I have a non-convex optimization problem in the form
$$ \begin{align} & \min{f(x,y)} \\ & \text{s.t. } h(x,y) \le 0 \end{align} $$
I cannot derive a closed form solution. However, if I assume $y$ is constant, then the problem becomes convex and I can derive a closed form solution for $x$ as a function of $y$, i.e,
$$ \begin{align} x^*(y) = \; & \arg \min_{x}{f(x,y)} \\ & \text{s.t. } h(x,y) \le 0 \end{align} $$
Now, let's assume I can find the global optimal solution of the original problem somehow (numerially) and is denoted by $x_\text{opt}$ and $y_\text{opt}$. Are the following statement and the correspodning proof correct?

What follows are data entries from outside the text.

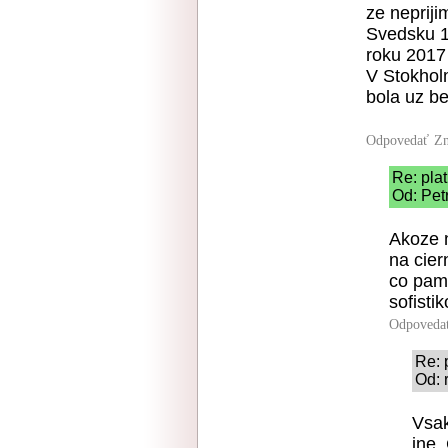
ze nepriji
Svedsku 1
roku 2017 
V Stokhol
bola uz be
Odpovedať
Zn
Re: pla
Od: Petr
Akoze n
na cier
co pame
sofisti
Odpoveda
Re: 
Od: 
Vsak
ine.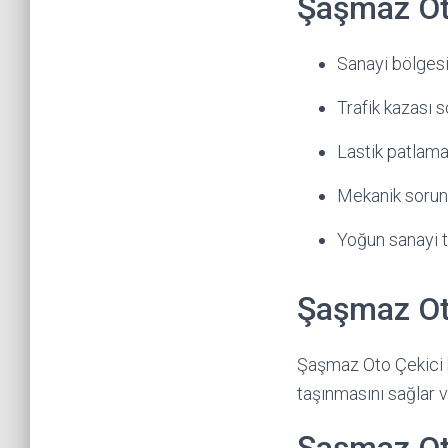
Şaşmaz Oto
Sanayi bölgesi
Trafik kazası 
Lastik patlama
Mekanik sorun
Yoğun sanayi t
Şaşmaz Oto
Şaşmaz Oto Çekici h
taşınmasını sağlar ve 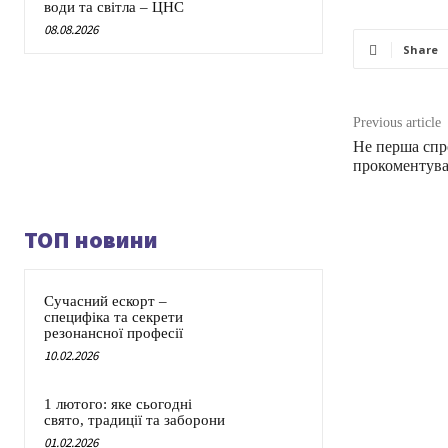
води та світла – ЦНС
08.08.2026
Share
Previous article
Не перша спр
прокоментува
ТОП новини
Сучасний ескорт –
специфіка та секрети
резонансної професії
10.02.2026
1 лютого: яке сьогодні
свято, традиції та заборони
01.02.2026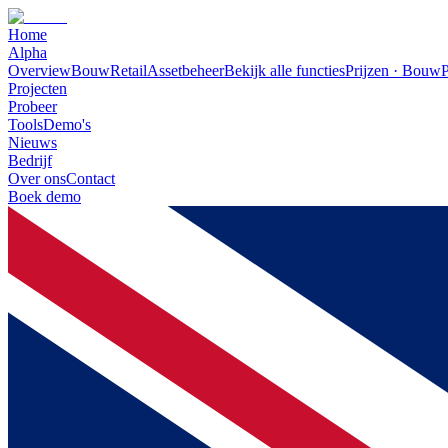
Home
Alpha
Overview
Bouw
Retail
Assetbeheer
Bekijk alle functies
Prijzen · Bouw
P
Projecten
Probeer
Tools
Demo's
Nieuws
Bedrijf
Over ons
Contact
Boek demo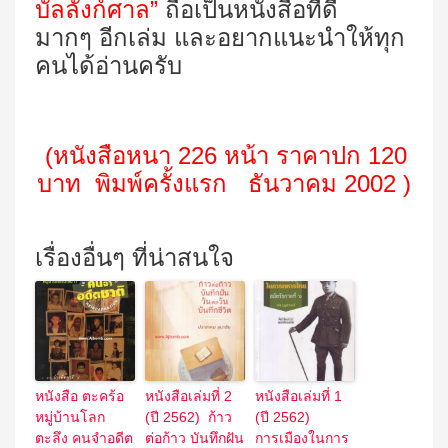
บัลลังก์ศาล”
ถือเป็นหนังสือที่ดี
มากๆ อีกเล่ม และอยากแนะนำให้ทุก
คนได้อ่านครับ
(
หนังสือหนา
226
หน้า ราคาปก
120
บาท พิมพ์ครั้งแรก ธันวาคม
2002 )
เรื่องอื่นๆ ที่น่าสนใจ
หนังสือ ตะคร้อ
หนังสือเล่มที่ 2
หนังสือเล่มที่ 1
หมู่บ้านโลก
(ปี 2562) ก้าว
(ปี 2562)
ตะลึง คนจำอดีต
ต่อก้าว บันทึกฝัน
การเมืองในการ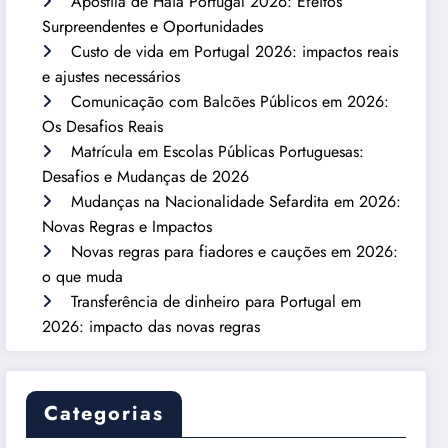
Apostila de Haia Portugal 2026: Efeitos
Surpreendentes e Oportunidades
Custo de vida em Portugal 2026: impactos reais
e ajustes necessários
Comunicação com Balcões Públicos em 2026:
Os Desafios Reais
Matrícula em Escolas Públicas Portuguesas:
Desafios e Mudanças de 2026
Mudanças na Nacionalidade Sefardita em 2026:
Novas Regras e Impactos
Novas regras para fiadores e cauções em 2026:
o que muda
Transferência de dinheiro para Portugal em
2026: impacto das novas regras
Categorias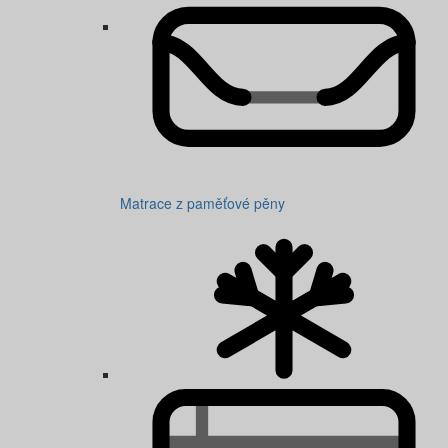
Matrace z paměťové pěny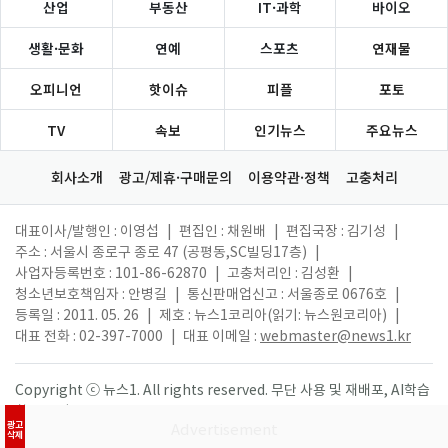
산업
부동산
IT·과학
바이오
생활·문화
연예
스포츠
연재물
오피니언
핫이슈
피플
포토
TV
속보
인기뉴스
주요뉴스
회사소개
광고/제휴·구매문의
이용약관·정책
고충처리
대표이사/발행인 : 이영섭
|
편집인 : 채원배
|
편집국장 : 김기성
|
주소 : 서울시 종로구 종로 47 (공평동,SC빌딩17층)
|
사업자등록번호 : 101-86-62870
|
고충처리인 : 김성환
|
청소년보호책임자 : 안병길
|
통신판매업신고 : 서울종로 0676호
|
등록일 : 2011. 05. 26
|
제호 : 뉴스1코리아(읽기: 뉴스원코리아)
|
대표 전화 : 02-397-7000
|
대표 이메일 :
webmaster@news1.kr
Copyright ⓒ 뉴스1. All rights reserved. 무단 사용 및 재배포, AI학습
활용 금지.
광고
삭제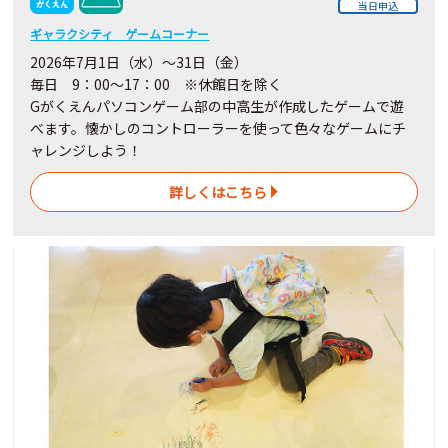
当日申込
ギャラクシティ ゲームコーナー
2026年7月1日（水）～31日（金）
毎日 9：00～17：00 ※休館日を除く
Gがくえんパソコンゲーム部の中高生が作成したゲームで遊
べます。懐かしのコントローラーを使って色々なゲームにチ
ャレンジしよう！
詳しくはこちら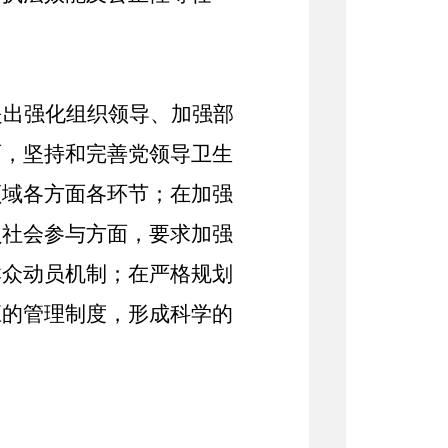
提出强化组织领导、加强部
面，坚持和完善党领导卫生
领域各方面各环节；在加强
员社会参与方面，要求加强
群众动员机制；在严格规划
应的管理制度，形成科学的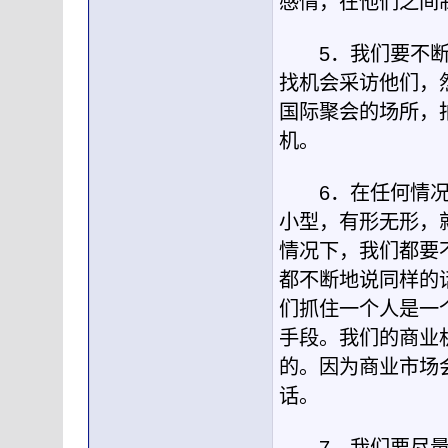
感情，在他们之间
5．我们要不断地
找机会采访他们，
国际聚会的场所，
机。
6．在任何情况下
小型，有形无形，
情况下，我们都要
都不断地说同样的
们抓住一个人是一
手段。我们的商业
的。因为商业市场
话。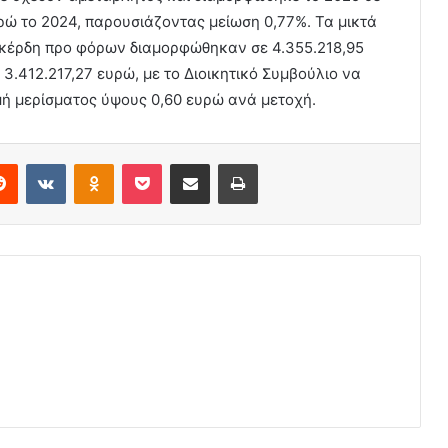
υρώ το 2024, παρουσιάζοντας μείωση 0,77%. Τα μικτά
α κέρδη προ φόρων διαμορφώθηκαν σε 4.355.218,95
3.412.217,27 ευρώ, με το Διοικητικό Συμβούλιο να
ομή μερίσματος ύψους 0,60 ευρώ ανά μετοχή.
erest
Reddit
VKontakte
Odnoklassniki
Pocket
Share via Email
Print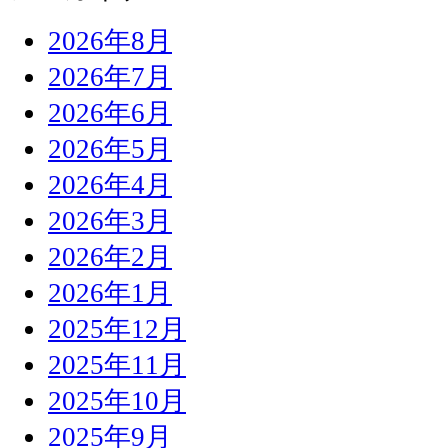
2026年8月
2026年7月
2026年6月
2026年5月
2026年4月
2026年3月
2026年2月
2026年1月
2025年12月
2025年11月
2025年10月
2025年9月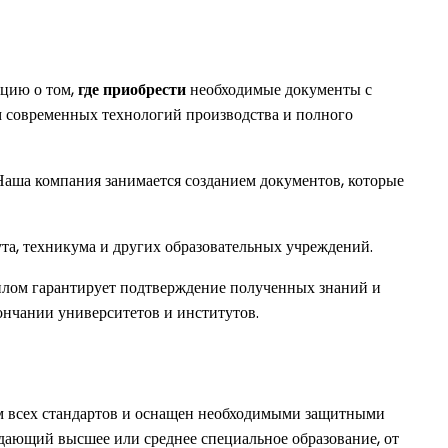
ацию о том,
где приобрести
необходимые документы с
м современных технологий производства и полного
Наша компания занимается созданием документов, которые
та, техникума и других образовательных учреждений.
лом гарантирует подтверждение полученных знаний и
ончании университетов и институтов.
ем всех стандартов и оснащен необходимыми защитными
рждающий высшее или среднее специальное образование, от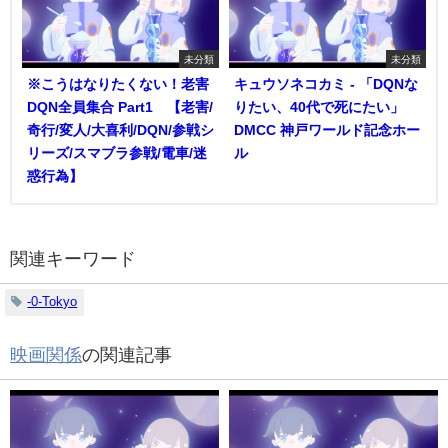
未分類
未分類
※こうはなりたくない！老害
キュウソネコカミ - 「DQNな
DQN全員集合 Part1 【老害/
りたい、40代で死にたい」
奇行/変人/大喜利/DQN/参戦シ
DMCC 神戸ワールド記念ホー
リーズ/スマブラ参戦/電車/迷
ル
惑行為】
関連キーワード
-0-Tokyo
映画関係
の関連記事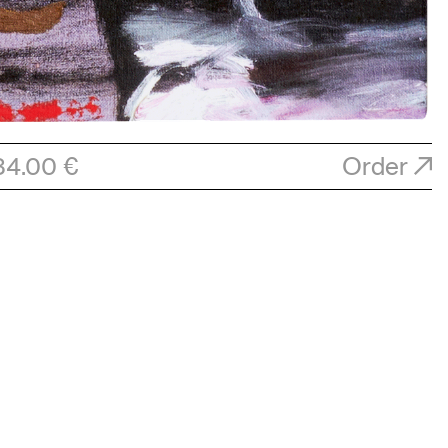
34.00 €
Order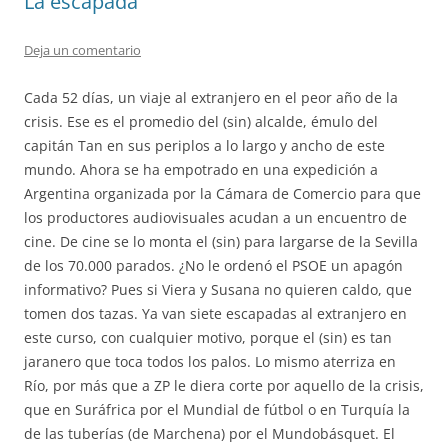
La escapada
Deja un comentario
Cada 52 días, un viaje al extranjero en el peor año de la
crisis. Ese es el promedio del (sin) alcalde, émulo del
capitán Tan en sus periplos a lo largo y ancho de este
mundo. Ahora se ha empotrado en una expedición a
Argentina organizada por la Cámara de Comercio para que
los productores audiovisuales acudan a un encuentro de
cine. De cine se lo monta el (sin) para largarse de la Sevilla
de los 70.000 parados. ¿No le ordenó el PSOE un apagón
informativo? Pues si Viera y Susana no quieren caldo, que
tomen dos tazas. Ya van siete escapadas al extranjero en
este curso, con cualquier motivo, porque el (sin) es tan
jaranero que toca todos los palos. Lo mismo aterriza en
Río, por más que a ZP le diera corte por aquello de la crisis,
que en Suráfrica por el Mundial de fútbol o en Turquía la
de las tuberías (de Marchena) por el Mundobásquet. El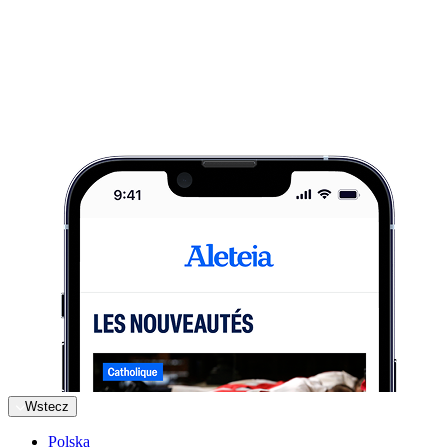
Wstecz
Polska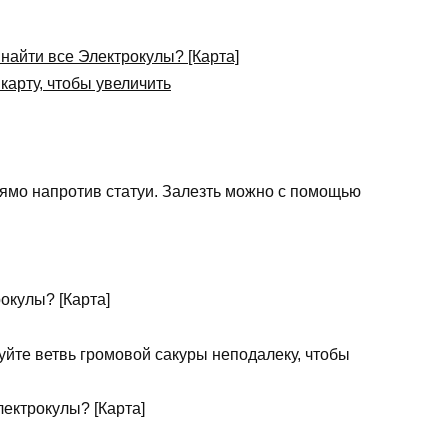
карту, чтобы увеличить
рямо напротив статуи. Залезть можно с помощью
.
зуйте ветвь громовой сакуры неподалеку, чтобы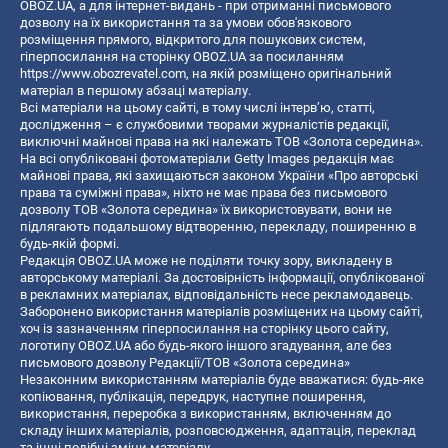
OBOZ.UA, а для інтернет-видань - при отриманні письмового
дозволу на їх використання та за умови обов'язкового
розміщення прямого, відкритого для пошукових систем,
гіперпосилання на сторінку OBOZ.UA за посиланням
https://www.obozrevatel.com
, на якій розміщено оригінальний
матеріал в першому абзаці матеріалу.
Всі матеріали на цьому сайті, в тому числі інтерв’ю, статті,
дослідження – є службовими творами журналістів редакції,
виключні майнові права на які належать ТОВ «Золота середина».
На всі опубліковані фотоматеріали Getty Images редакція має
майнові права, які захищаються законом України «Про авторські
права та суміжні права», ніхто не має права без письмового
дозволу ТОВ «Золота середина» їх використовувати, вони не
підлягають подальшому відтворенню, перекладу, поширенню в
будь-якій формі.
Редакція OBOZ.UA може не поділяти точку зору, викладену в
авторському матеріалі. За достовірність інформації, опублікованої
в рекламних матеріалах, відповідальність несе рекламодавець.
Заборонено використання матеріалів розміщених на цьому сайті,
хоч із зазначенням гіперпосилання на сторінку цього сайту,
логотипу OBOZ.UA або будь-якого іншого згадування, але без
письмового дозволу Редакції/ТОВ «Золота середина»
Незаконним використанням матеріалів буде вважатися: будь-яке
копiювання, публiкацiя, передрук, наступне поширення,
використання, переробка з використанням, включенням до
складу інших матеріалів, розповсюдження, адаптація, переклад
та інші подібні зміни матеріалу.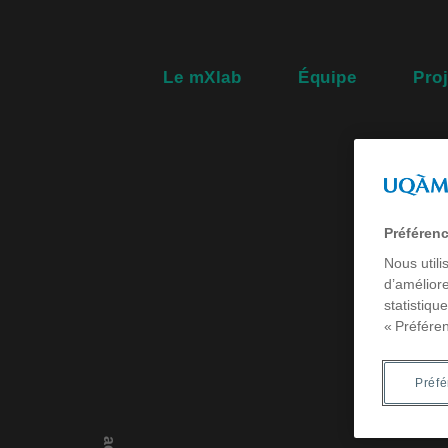
Le mXlab
Équipe
Proj
Préféren
Nous utili
d’améliore
statistiqu
« Préfére
Préf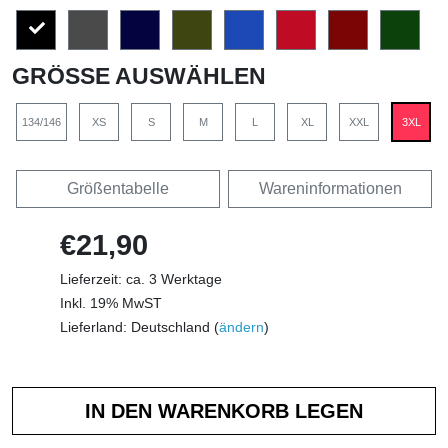
GRÖSSE AUSWÄHLEN
134/146
XS
S
M
L
XL
XXL
3XL
Größentabelle
Wareninformationen
€21,90
Lieferzeit: ca. 3 Werktage
Inkl. 19% MwST
Lieferland: Deutschland (
ändern
)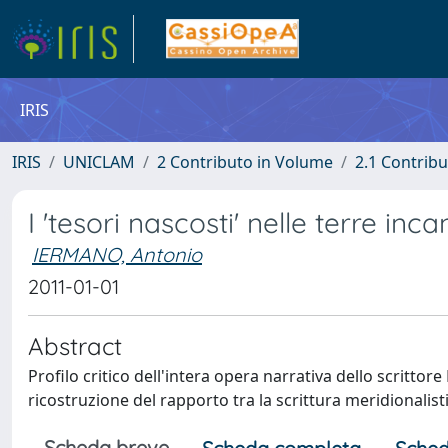
IRIS
IRIS
UNICLAM
2 Contributo in Volume
2.1 Contribu
I 'tesori nascosti' nelle terre in
IERMANO, Antonio
2011-01-01
Abstract
Profilo critico dell'intera opera narrativa dello scritto
ricostruzione del rapporto tra la scrittura meridionalisti
Scheda breve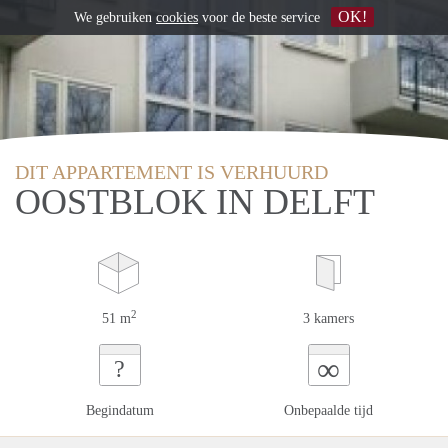
OK!
We gebruiken
cookies
voor de beste service
DIT APPARTEMENT IS VERHUURD
OOSTBLOK IN DELFT
2
51 m
3 kamers
∞
?
Begindatum
Onbepaalde tijd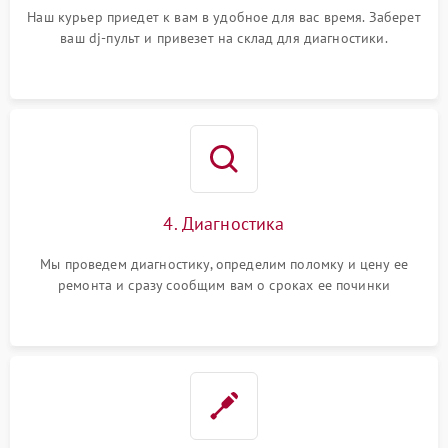
Наш курьер приедет к вам в удобное для вас время. Заберет
ваш dj-пульт и привезет на склад для диагностики.
4. Диагностика
Мы проведем диагностику, определим поломку и цену ее
ремонта и сразу сообщим вам о сроках ее починки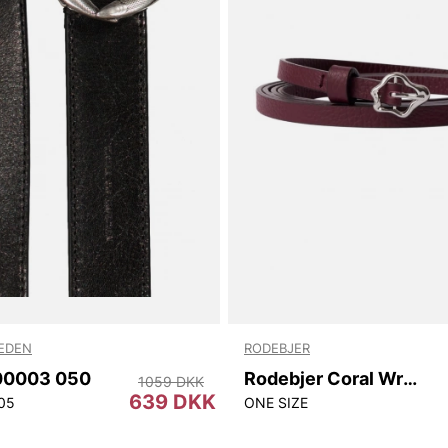
WEDEN
RODEBJER
00003 050
Rodebjer Coral Wrap Belt
1059 DKK
639 DKK
05
ONE SIZE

$$ x_\text{opt} = x^*(y_\text{opt}) $$
Proof:
By definition we have $$ f(x_\text{opt},y_\text{opt}) \le f(x,y) \quad \forall x,y \quad \text{s.t.} \quad h(x,y) \le 0 $$ and therefore, $$ f(x_\text{opt},y_\text{opt}) \le f(x^*(y_\text{opt}),y_\text{opt}). $$ Also, we have $$ f(x^*(y),y) \le f(x,y) \quad \forall x,y \quad \text{s.t.} \quad h(x,y) \le 0 $$ Therefore, we can write $$ f(x^*(y_\text{opt}),y_\text{opt}) \le f(x_\text{opt},y_\text{opt}). $$ Consequently,
$$ f(x^*(y_\text{opt}),y_\text{opt}) = f(x_\text{opt},y_\text{opt}) $$ and $$ x^*(y_\text{opt}) = x_\text{opt}. $$